I had a screw I couldn't get out and it was going to be difficult to get one that matched. I ordered a left hand drill from Drill Services stuck it into the electric hand drill, lots of pressure and fired it up. Much to my amazement it immediately unsrewed and hardly damaged the screw at all. A large hardened JIS head, I keep meaning to order a couple of other sizes. They seem to hard and are end ground.

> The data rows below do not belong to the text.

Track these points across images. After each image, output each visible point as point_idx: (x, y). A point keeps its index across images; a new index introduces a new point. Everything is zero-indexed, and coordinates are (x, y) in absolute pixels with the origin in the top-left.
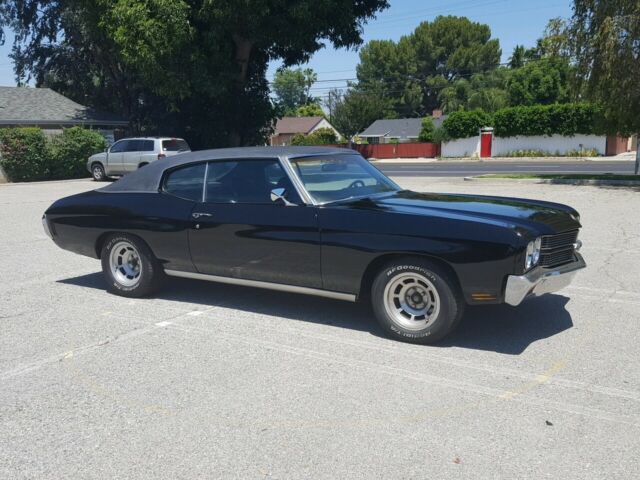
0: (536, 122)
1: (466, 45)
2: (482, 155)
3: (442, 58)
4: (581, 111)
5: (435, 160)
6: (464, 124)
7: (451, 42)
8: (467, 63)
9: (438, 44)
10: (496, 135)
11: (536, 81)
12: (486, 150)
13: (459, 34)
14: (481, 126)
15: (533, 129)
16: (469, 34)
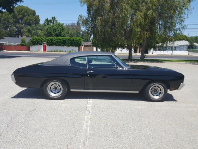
0: (59, 42)
1: (29, 16)
2: (44, 51)
3: (21, 19)
4: (71, 40)
5: (28, 52)
6: (37, 41)
7: (24, 14)
8: (30, 21)
9: (19, 14)
10: (48, 45)
11: (55, 30)
12: (45, 49)
13: (26, 12)
14: (43, 42)
15: (58, 44)
16: (30, 12)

I have removed small broken studs with a Dremel and cutting disc. Usually deep enough to get a neon screw driver well in. Biggest problem is making sure the bits of cutting disk don't hit me or some one else. The trajectory is consistent. A LH drill might be easier. Maybe followed by a LH tap or tiny screw extractor. Probably best to use a left hand drill and loctite a bit of bar in, bent if needed. I have managed to remove a rather large rounded off hex headed plug by drilling 2 holes and fitting dowels and then closing an adjustable spanner over them. I had to add a 3ft or more length of tube to get enough leverage. That nearly needed my body weight.
Drill a head off with a rh hand drill and sometimes the head shears off. If not it's been tightened pretty firmly – head against a surface so the remaining part aught to be loose when the head is drilled off.

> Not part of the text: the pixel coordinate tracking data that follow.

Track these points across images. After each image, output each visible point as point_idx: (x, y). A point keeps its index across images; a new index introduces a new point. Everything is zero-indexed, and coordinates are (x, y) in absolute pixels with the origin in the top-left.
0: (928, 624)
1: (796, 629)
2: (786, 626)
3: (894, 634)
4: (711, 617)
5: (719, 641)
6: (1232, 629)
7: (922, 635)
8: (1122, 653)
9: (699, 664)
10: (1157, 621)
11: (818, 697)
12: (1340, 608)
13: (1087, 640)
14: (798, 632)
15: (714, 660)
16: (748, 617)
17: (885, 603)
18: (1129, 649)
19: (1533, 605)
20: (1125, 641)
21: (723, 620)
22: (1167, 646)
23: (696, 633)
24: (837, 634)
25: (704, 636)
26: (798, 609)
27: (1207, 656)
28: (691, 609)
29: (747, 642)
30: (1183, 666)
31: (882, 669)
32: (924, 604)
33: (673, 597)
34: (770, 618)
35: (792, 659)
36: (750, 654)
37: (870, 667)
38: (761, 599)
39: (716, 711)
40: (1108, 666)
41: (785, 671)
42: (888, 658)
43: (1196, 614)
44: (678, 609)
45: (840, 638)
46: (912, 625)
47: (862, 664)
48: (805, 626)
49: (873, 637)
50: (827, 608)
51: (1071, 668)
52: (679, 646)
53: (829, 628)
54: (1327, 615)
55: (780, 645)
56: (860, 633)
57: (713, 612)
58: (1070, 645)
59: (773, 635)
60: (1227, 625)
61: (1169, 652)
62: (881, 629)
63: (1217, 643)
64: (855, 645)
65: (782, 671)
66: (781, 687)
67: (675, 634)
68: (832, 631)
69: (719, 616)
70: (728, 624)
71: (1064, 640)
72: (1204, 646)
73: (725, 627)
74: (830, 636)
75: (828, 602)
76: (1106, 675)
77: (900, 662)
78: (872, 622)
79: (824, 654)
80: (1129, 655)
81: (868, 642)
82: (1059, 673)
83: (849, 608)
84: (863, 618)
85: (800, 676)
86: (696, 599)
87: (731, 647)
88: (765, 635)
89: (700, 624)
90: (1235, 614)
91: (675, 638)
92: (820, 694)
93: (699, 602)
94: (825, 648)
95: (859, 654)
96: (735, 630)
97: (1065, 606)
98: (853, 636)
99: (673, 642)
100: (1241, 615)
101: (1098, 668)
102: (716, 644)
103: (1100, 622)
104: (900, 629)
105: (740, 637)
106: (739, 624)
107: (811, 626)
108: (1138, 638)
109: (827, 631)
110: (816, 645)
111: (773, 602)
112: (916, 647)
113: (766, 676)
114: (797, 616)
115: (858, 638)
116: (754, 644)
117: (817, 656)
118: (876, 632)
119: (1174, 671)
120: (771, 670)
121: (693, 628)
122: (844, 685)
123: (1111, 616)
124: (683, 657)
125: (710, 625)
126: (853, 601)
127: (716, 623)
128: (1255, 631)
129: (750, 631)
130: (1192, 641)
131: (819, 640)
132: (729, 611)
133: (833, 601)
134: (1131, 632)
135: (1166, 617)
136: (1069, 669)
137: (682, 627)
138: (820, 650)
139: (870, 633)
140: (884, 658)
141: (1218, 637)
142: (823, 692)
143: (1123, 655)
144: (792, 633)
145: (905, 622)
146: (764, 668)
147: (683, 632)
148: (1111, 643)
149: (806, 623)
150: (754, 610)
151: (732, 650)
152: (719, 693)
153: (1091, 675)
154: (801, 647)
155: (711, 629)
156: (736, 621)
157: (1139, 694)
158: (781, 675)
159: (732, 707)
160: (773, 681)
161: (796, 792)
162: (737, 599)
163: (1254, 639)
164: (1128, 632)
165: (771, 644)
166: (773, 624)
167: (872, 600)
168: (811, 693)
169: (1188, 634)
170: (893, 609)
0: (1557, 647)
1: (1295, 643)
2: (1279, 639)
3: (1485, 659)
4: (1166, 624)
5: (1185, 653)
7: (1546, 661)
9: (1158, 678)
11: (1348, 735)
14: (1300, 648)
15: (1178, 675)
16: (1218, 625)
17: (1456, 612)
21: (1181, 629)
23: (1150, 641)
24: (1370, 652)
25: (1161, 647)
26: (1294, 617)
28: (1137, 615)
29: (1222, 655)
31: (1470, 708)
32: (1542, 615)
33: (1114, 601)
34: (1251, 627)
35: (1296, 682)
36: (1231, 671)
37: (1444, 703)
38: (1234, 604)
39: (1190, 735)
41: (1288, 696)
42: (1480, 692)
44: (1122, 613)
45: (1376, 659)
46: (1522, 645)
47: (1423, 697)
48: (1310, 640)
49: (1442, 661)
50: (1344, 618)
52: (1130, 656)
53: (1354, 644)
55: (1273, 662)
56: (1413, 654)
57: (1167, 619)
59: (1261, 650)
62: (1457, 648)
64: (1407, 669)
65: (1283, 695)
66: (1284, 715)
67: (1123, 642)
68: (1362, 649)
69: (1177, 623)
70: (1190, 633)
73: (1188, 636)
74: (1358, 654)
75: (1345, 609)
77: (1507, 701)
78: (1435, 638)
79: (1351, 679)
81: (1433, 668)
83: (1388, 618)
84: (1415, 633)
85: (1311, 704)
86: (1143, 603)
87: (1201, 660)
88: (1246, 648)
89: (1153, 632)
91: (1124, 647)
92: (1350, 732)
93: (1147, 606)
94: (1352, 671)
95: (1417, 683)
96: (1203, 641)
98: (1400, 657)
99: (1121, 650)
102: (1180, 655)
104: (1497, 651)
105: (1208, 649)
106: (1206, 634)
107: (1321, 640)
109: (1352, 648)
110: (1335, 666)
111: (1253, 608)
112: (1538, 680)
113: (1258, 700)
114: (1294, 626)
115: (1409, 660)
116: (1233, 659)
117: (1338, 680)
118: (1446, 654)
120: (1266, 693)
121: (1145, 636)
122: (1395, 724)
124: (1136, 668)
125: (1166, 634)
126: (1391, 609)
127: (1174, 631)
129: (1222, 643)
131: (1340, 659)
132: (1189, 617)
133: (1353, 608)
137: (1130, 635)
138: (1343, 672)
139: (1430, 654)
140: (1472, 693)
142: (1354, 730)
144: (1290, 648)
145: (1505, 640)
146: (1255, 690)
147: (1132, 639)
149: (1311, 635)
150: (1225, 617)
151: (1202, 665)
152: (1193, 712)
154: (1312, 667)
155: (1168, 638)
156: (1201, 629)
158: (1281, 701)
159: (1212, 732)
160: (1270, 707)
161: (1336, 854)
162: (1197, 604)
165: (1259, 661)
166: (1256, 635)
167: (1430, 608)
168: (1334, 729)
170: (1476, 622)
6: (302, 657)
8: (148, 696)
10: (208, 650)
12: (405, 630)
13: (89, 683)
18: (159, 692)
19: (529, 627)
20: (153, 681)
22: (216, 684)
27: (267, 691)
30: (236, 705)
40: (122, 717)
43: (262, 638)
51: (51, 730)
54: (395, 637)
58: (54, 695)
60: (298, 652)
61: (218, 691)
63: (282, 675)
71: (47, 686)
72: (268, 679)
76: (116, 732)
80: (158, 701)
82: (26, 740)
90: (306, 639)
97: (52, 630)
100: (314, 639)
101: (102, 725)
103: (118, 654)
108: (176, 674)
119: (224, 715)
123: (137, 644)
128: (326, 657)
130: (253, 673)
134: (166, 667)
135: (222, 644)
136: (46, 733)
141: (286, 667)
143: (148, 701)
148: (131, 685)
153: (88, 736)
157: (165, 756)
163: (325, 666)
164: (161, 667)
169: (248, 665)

If some one has one an oxy acetylene torch is unbelievably effective at loosening rusty bolts. The head of a bolt heats to red very quickly. Do that and they unscrew easily.
As mentioned put the driver in and give it a hefty whack with a hammer. That often loosens screwS, popular when slot heads were cut for fixings, also hollow ground blades. The hollow only needs to be a few thou.
There is a couple of problems with small hex sockets – wrenches made out of air hardening toffee and it's interesting to measure the actual size on a lot of them. They are supposed to fit rather precisely in very small screws. Best thing to do is change them to torx while the wrench still works.